El joven gallo imitaba con gran precisión los elegantes movimientos de su maestro. El viejo gallo se enorgullecía de la admiración que le profesaba aquel apuesto y prometedor galán.
– Algún día tú serás el amo de este gallinero – le dijo.
– ¿Cuándo? – preguntó el joven impaciente.
– Pronto, ya se acerca el frío invierno y poco antes de que llegue el solsticio os tendré que dejar.
– ¿Y eso?
– Pues porque año tras año, el gallo más bravo del corral es llamado a ocupar un lugar de privilegio en las celebraciones de los humanos. Incluso le honran con una misa en la noche más importante del año para ellos.
Un «¡Oh!» de asombro se dibujó en el pico del joven. Al viejo gallo no le costó mucho adivinar el pensamiento que cruzaba bajo la cresta de su joven alumno.
– No te preocupes, este año me toca a mí, pero tú podrás disfrutar de tal honor el año que viene.
Pero la ambición del alumno aventajado iba más allá, no pensaba dejar pasar la oportunidad de robarle a su maestro el reconocimiento de los humanos. A partir de ese mismo día, el joven gallardo se esforzó por cantar con más fuerza y pasear más tiempo sus bellas plumas con gran elegancia por todo el corral. Sus esfuerzos no cayeron en balde y los humanos no tardaron en premiarle con más comida y de mejor calidad. De esa manera, el gallo creció y se hizo muy fuerte en muy poco tiempo. Un día comenzó a rondar a una de las gallinas y el viejo gallo se vio forzado a darle una lección. Sin embargo, el joven le propinó tal paliza que el pobre desgraciado tuvo que lamerse las heridas, en silencio, en un rincón apartado del corral. A partir de ese momento, todas las gallinas se peleaban por ser el objeto de galanteo del joven gallito.
Y llegó el invierno, y un día los humanos vinieron acompañados de otros humanos. El joven gallo hinchó su pechuga en el momento que observó que, sin lugar a dudas, estaban hablando de él. Una mezcla de sensaciones le embargaron cuando un humano le cogió de las patas. Por un lado orgullo y vanidad, pero también miedo y angustia. Su vida hasta entonces se reducía a aquel corral, y de repente todo su mundo daba un vuelco literal. De hecho no le gustó nada que le cogieran de las patas y le dieran la vuelta. Y menos le gustó aún cuando advirtió que el viejo gallo le observaba con una sonrisa maliciosa. Intentó liberarse, mas sin mucha convicción pues tampoco quería parecer un cobarde a ojos de todo el corral, así que finalmente se lo llevaron entre el cacareo desconsolado de las gallinas.

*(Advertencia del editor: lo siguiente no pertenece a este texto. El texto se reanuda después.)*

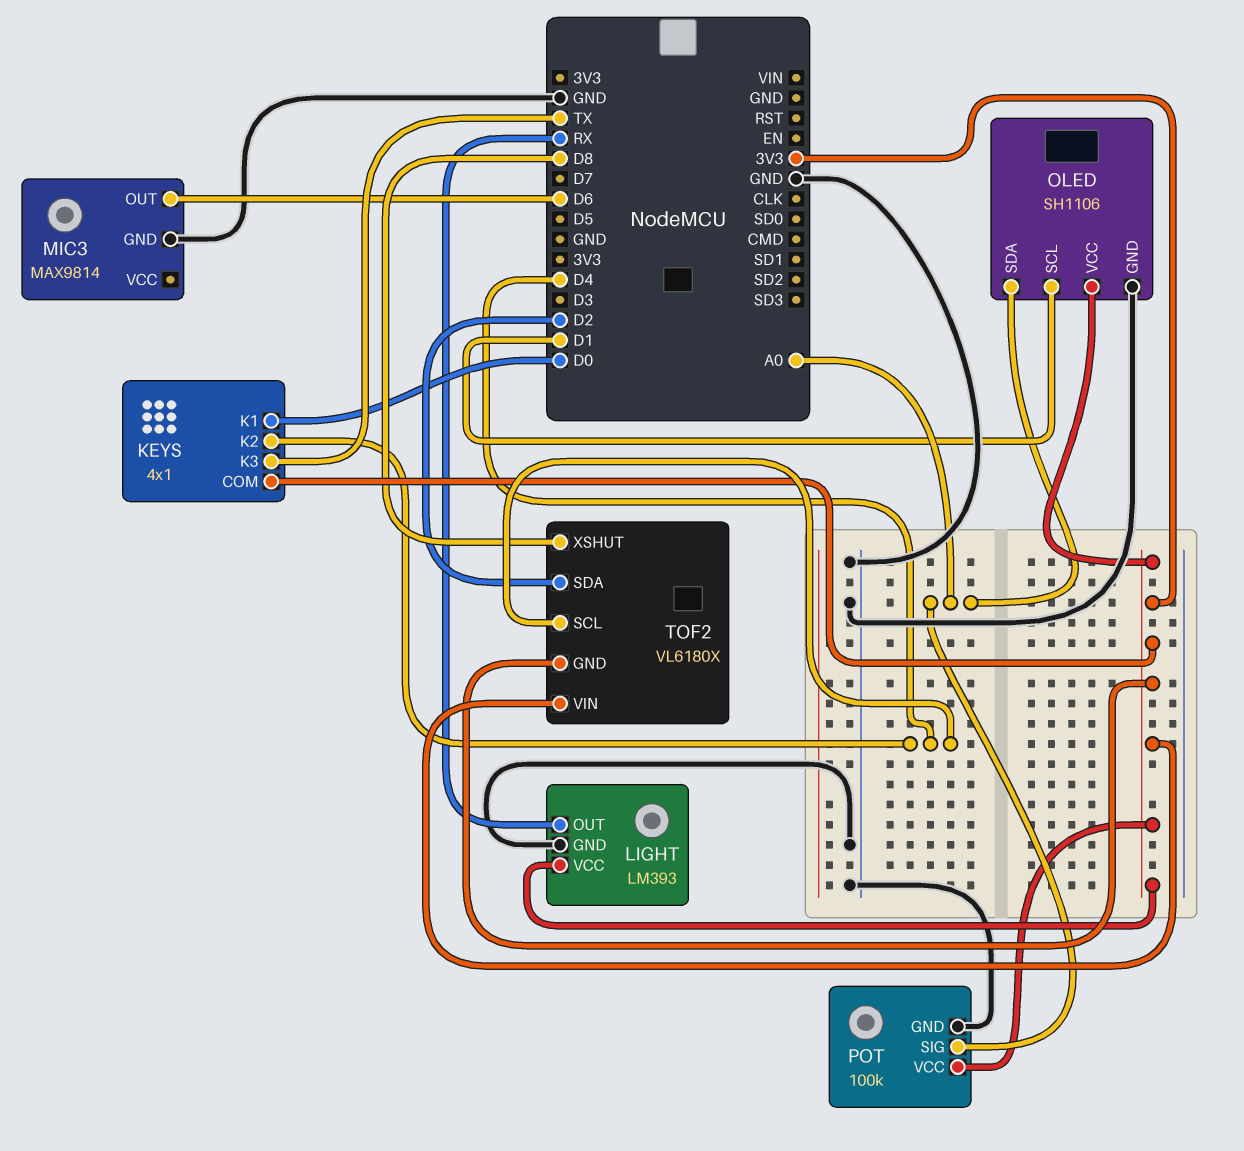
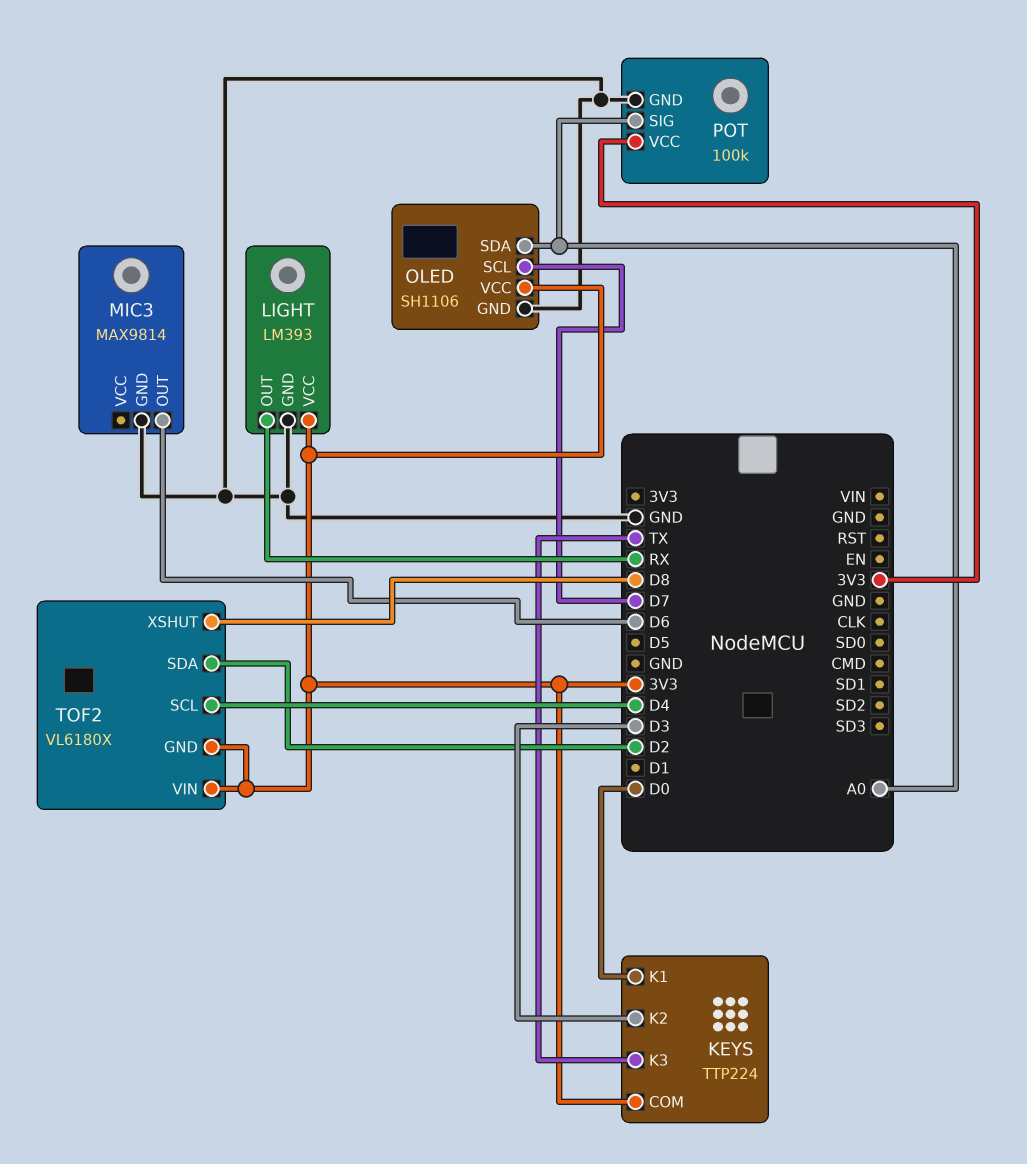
KEYS: 4x1 -> TTP224
KEYS pin K2: D4 -> D3
OLED pin SCL: D1 -> D7

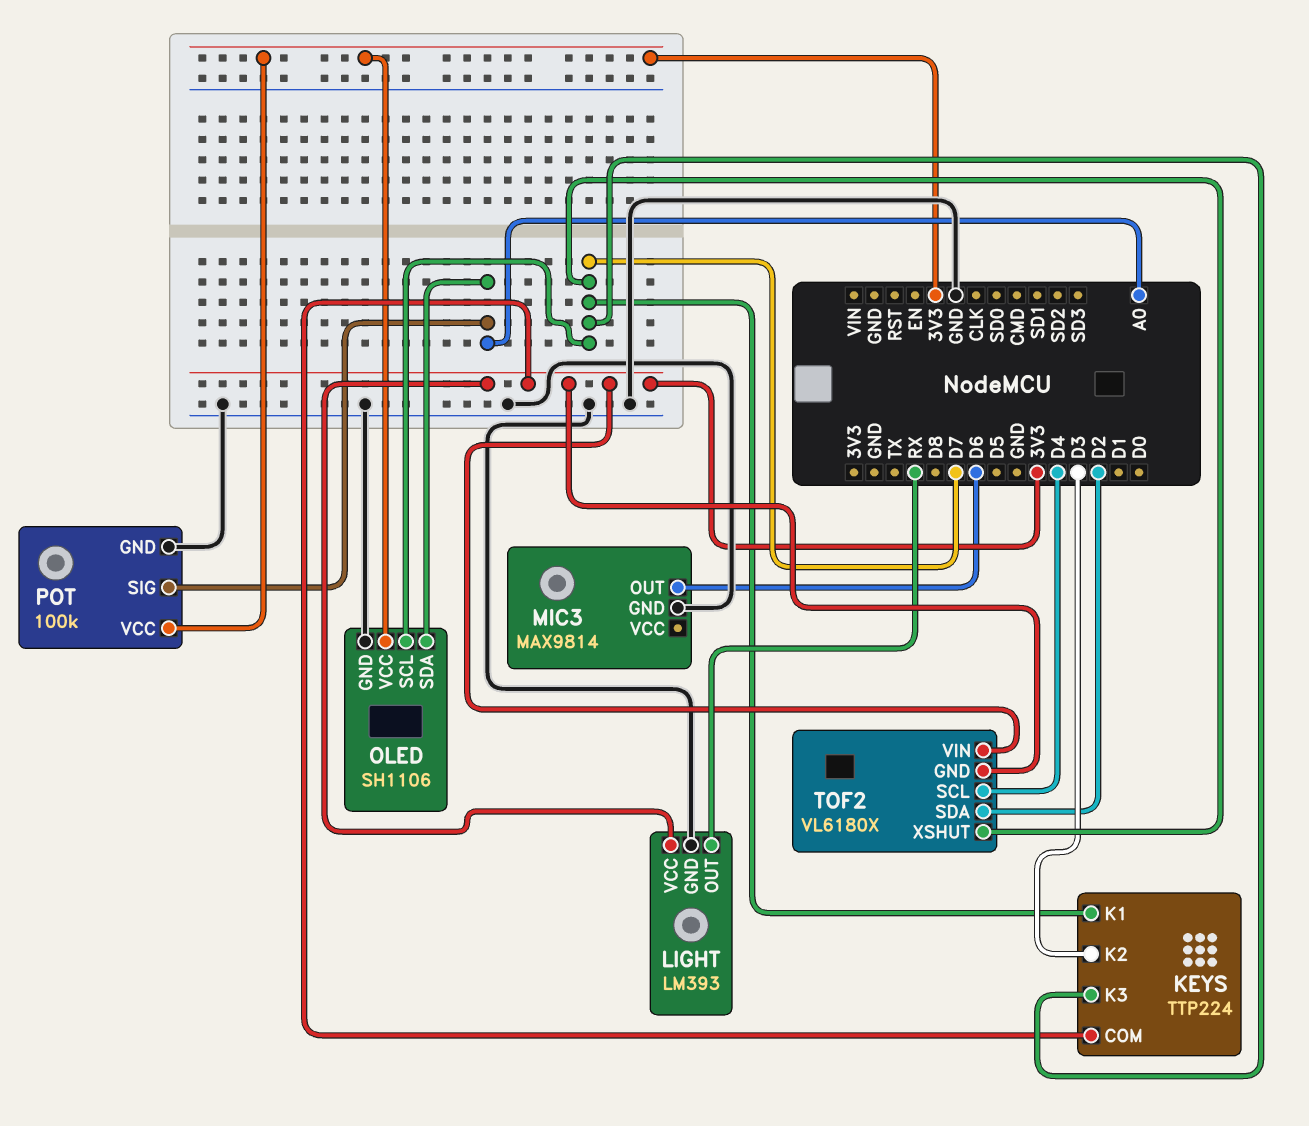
KEYS pin K1: D0 -> D7
KEYS pin K3: TX -> D7
TOF2 pin XSHUT: D8 -> D7

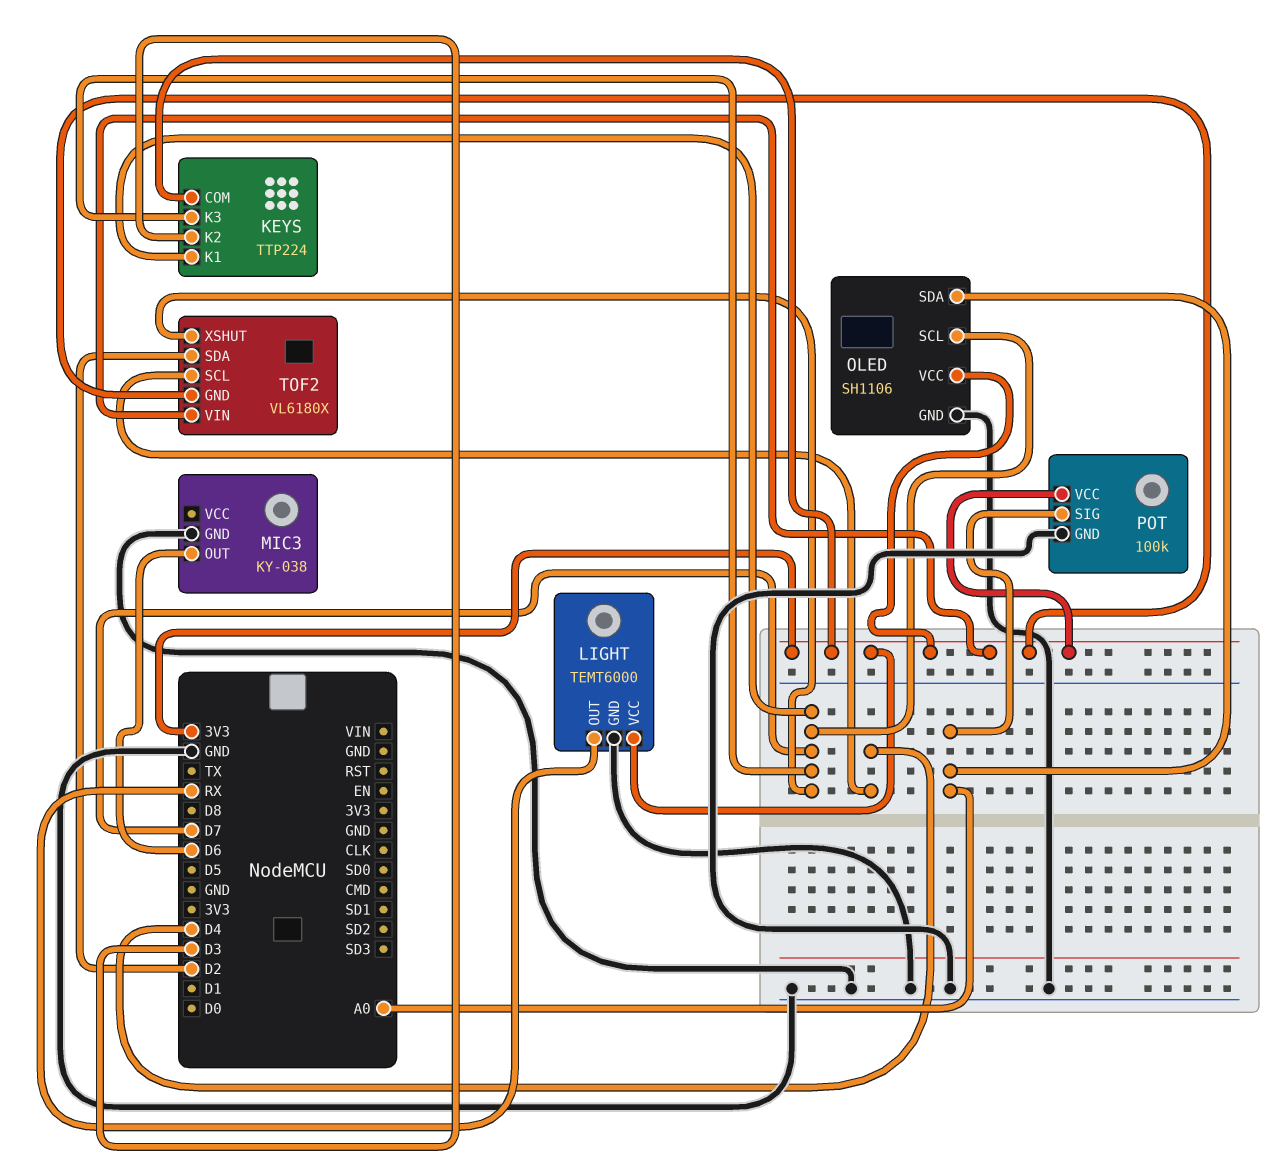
LIGHT: LM393 -> TEMT6000
MIC3: MAX9814 -> KY-038

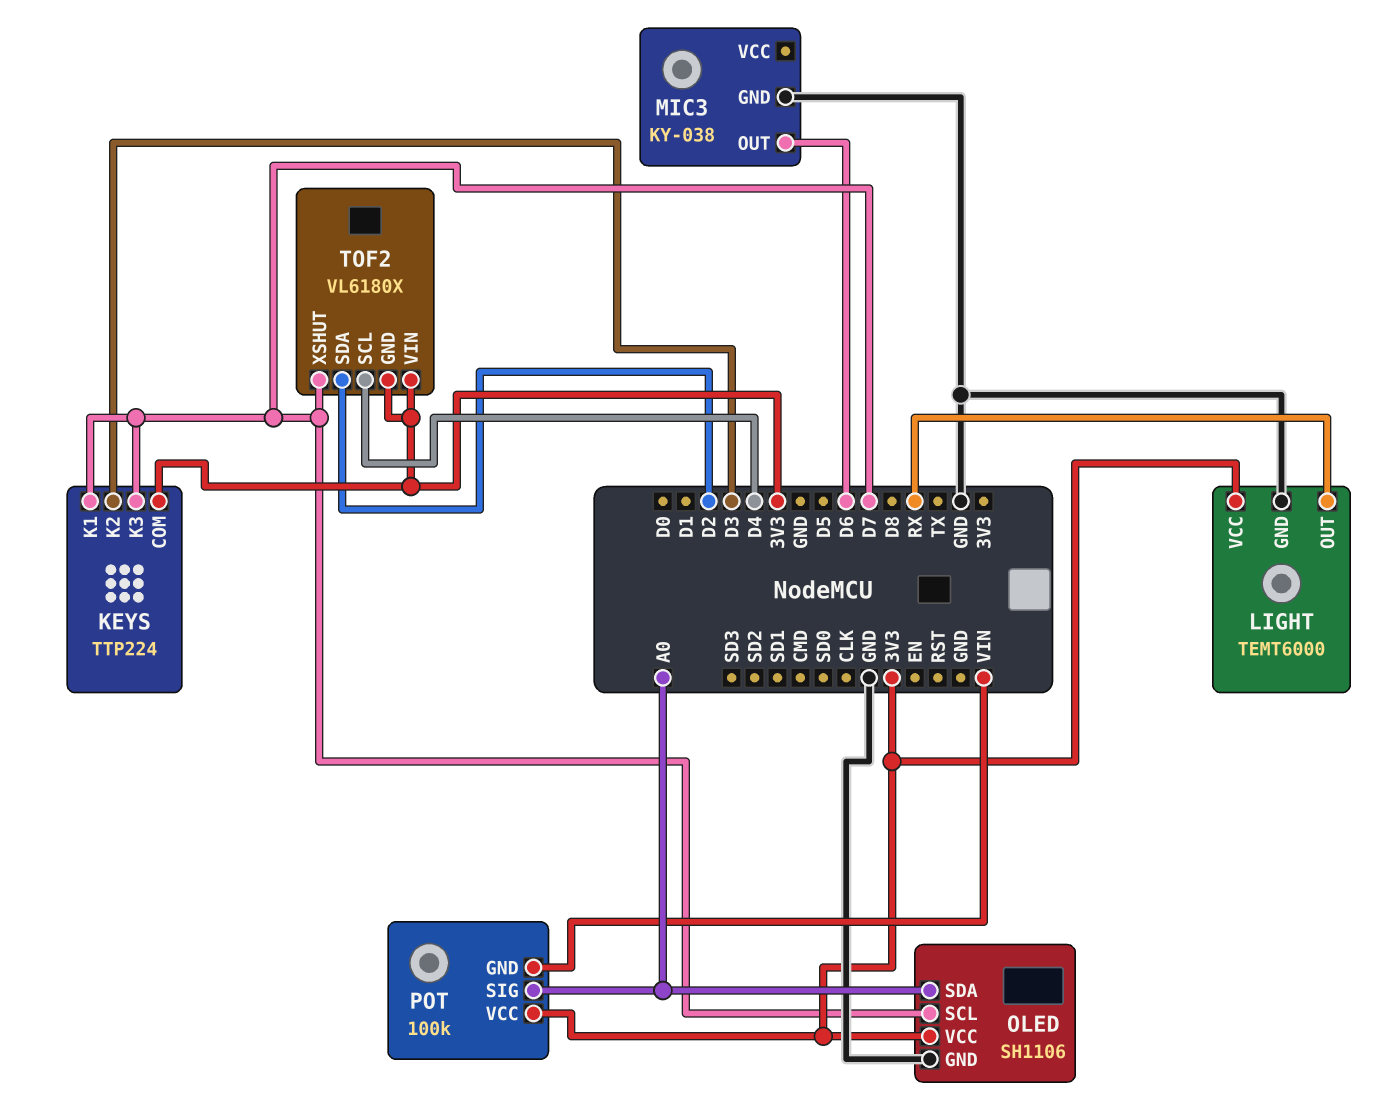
POT pin GND: GND -> VIN

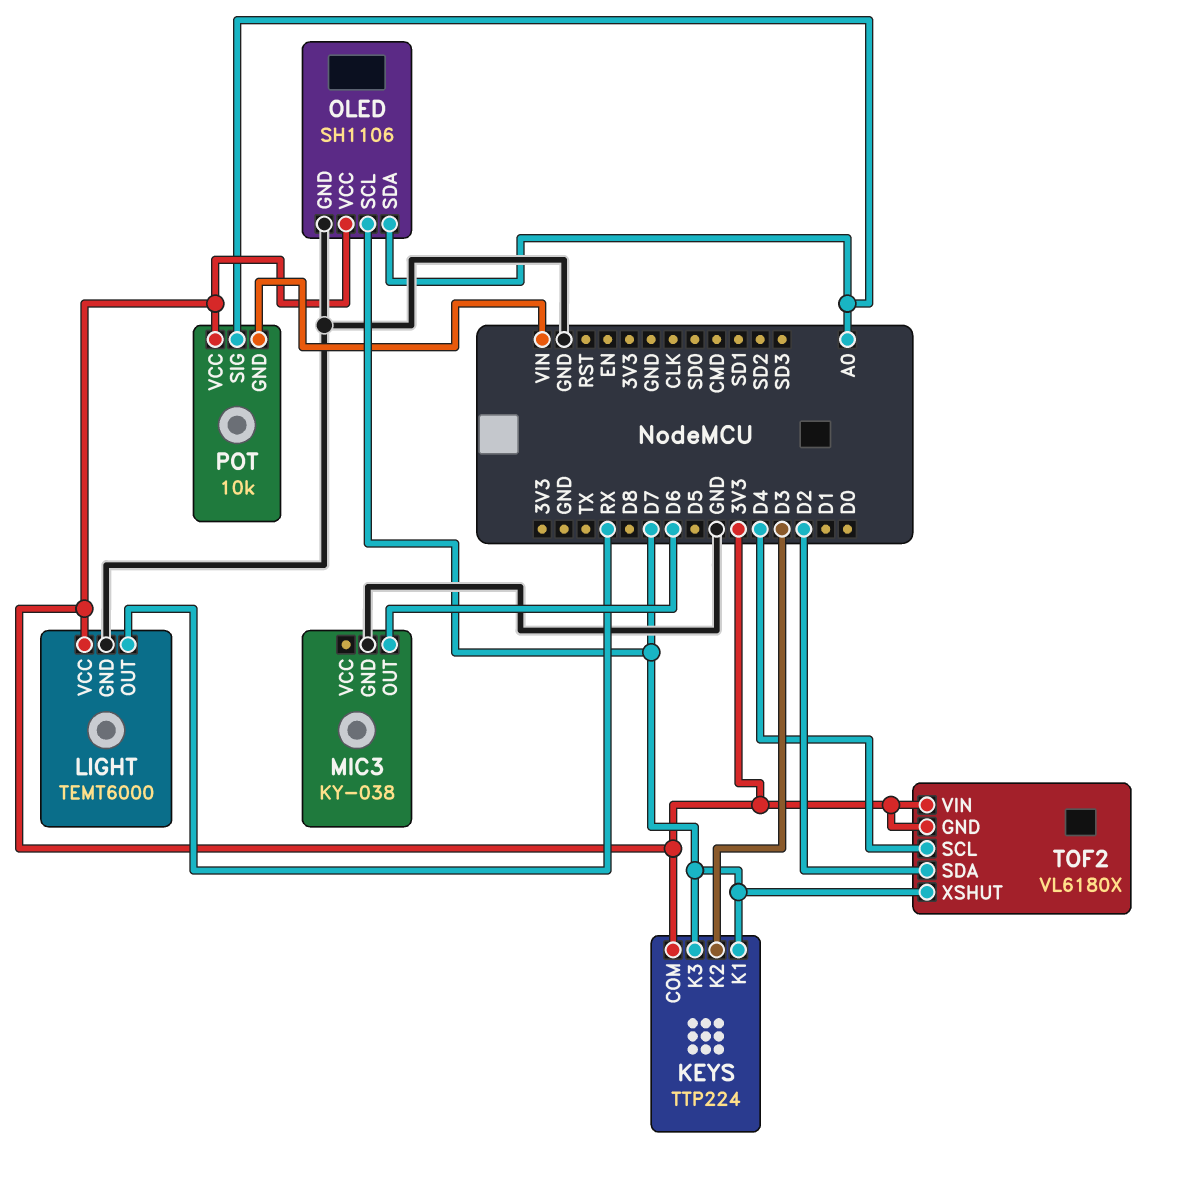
POT: 100k -> 10k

Por supuesto nadie volvió a ver al joven y apuesto gallo. El viejo, por su parte, aseguró a las gallinas que no debían preocuparse por el chico, que seguramente entre los humanos se encontraría en su salsa. Todas se imaginaron a su admirado gallo sentado en un puesto de honor a la mesa de los humanos. Poco se podían imaginar que una torpe cocinera se equivocaría con la receta de Nochebuena y aquel gallo, que días atrás se pavoneaba tan apuesto y soberbio, acabaría descuartizado en el cubo de la basura, junto a las mondas de las patatas.